No lo piensa sólo él; en el campo andaluz todavía no hemos conseguido erradicar la discriminación salarial en la campaña de la aceituna. Es que no es lo mismo coger del suelo que varear; efectivamente, es más duro y por eso nos toca a nosotras…

El diputado defiende ahora la sorprendente campaña de su país para fomentar la natalidad advirtiendo que el problema de la caída demográfica en toda Europa tiene una causa evidente: que las mujeres trabajamos y no nos quedamos en casa para procrear. El spot del Ministerio polaco ha costado 700.000 euros y va de conejos. Hacer ejercicio, reducir el estrés, no beber alcohol… y replicar el ejemplo. “Sé de lo que hablo”, dice un conejo en pantalla, “¡mi papá ha tenido 63 hijos!”.

El vídeo podría continuar con la plaga que ha invadido medio campo de golf en Otura y la que ha puesto en jaque las obras del AVE… Lo llamamos “plaga” en lugar de “manada” pero el sentido es el mismo. El de nosotras, pasivas y cosificadas, y de ellos activos y cargados de razón. La conejera del machismo.

## Material proporcionado
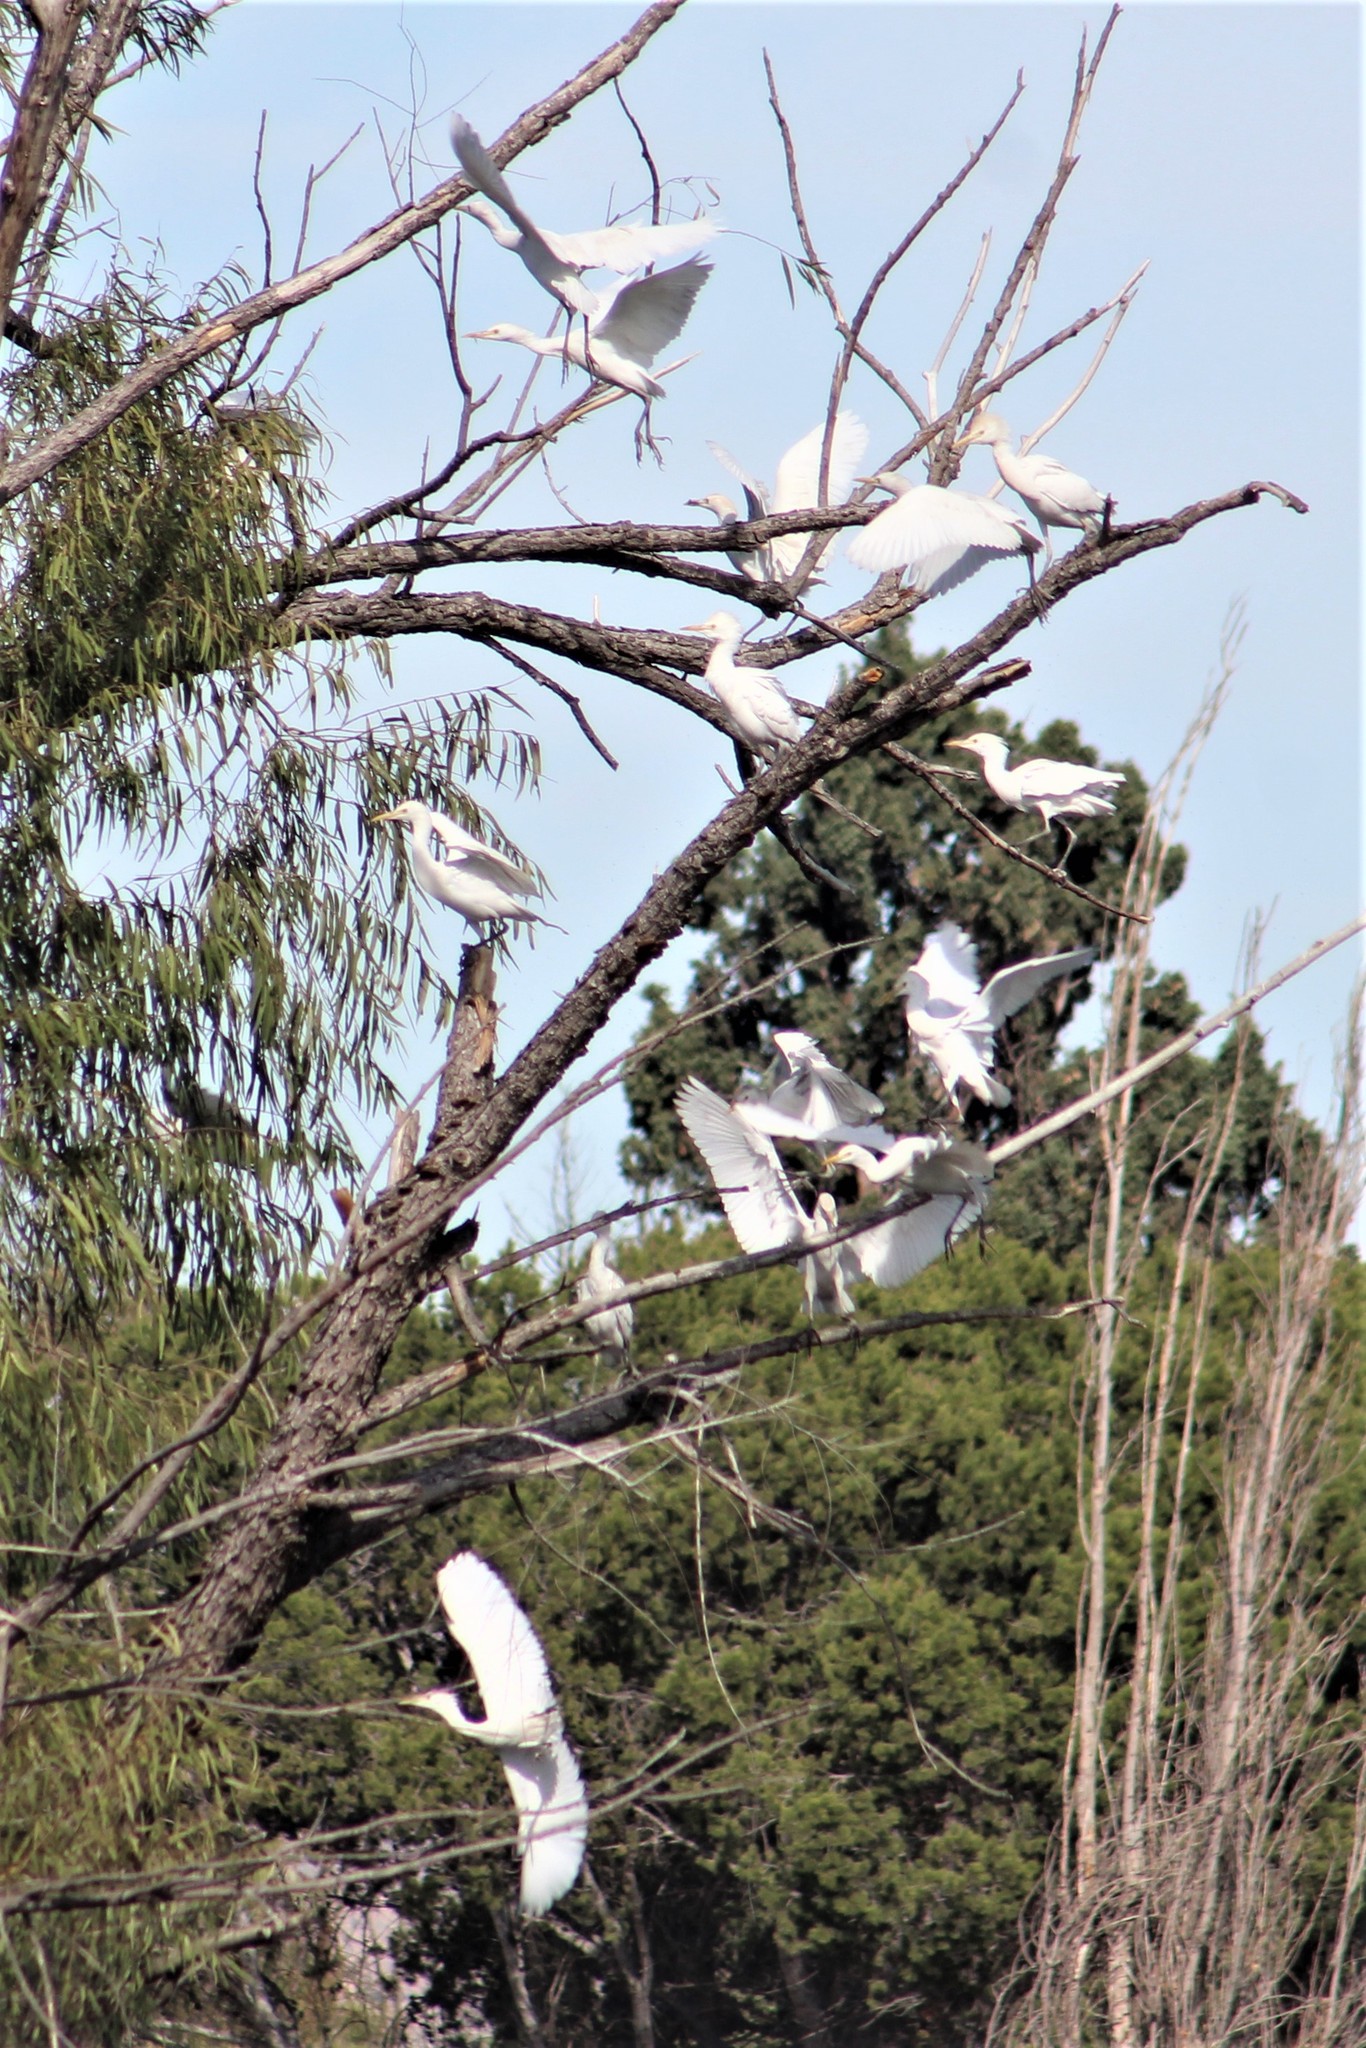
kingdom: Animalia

## Tarea asignada 1
¿Puedes reescribir como lista el párrafo del texto mostrado que empieza por «El diputado defiende ahora», sin perder sus datos principales?
## Tarea asignada 2
Responde estas preguntas sobre el texto mostrado:
(a) ¿En qué campaña del campo andaluz persiste la discriminación salarial?
(b) ¿Cuánto ha costado el spot del Ministerio polaco?
(c) ¿En qué lugar ha invadido la plaga medio campo de golf?

## Resultado 1
- El diputado defiende la campaña de su país para fomentar la natalidad.
- Según él, la caída demográfica en toda Europa se debe a que las mujeres trabajan y no se quedan en casa para procrear.
- El spot del Ministerio polaco ha costado 700.000 euros y trata de conejos.
- Aconseja hacer ejercicio, reducir el estrés, no beber alcohol y replicar el ejemplo.
- En pantalla, un conejo afirma que su papá ha tenido 63 hijos.

## Resultado 2
(a) En la campaña de la aceituna.
(b) 700.000 euros.
(c) En Otura.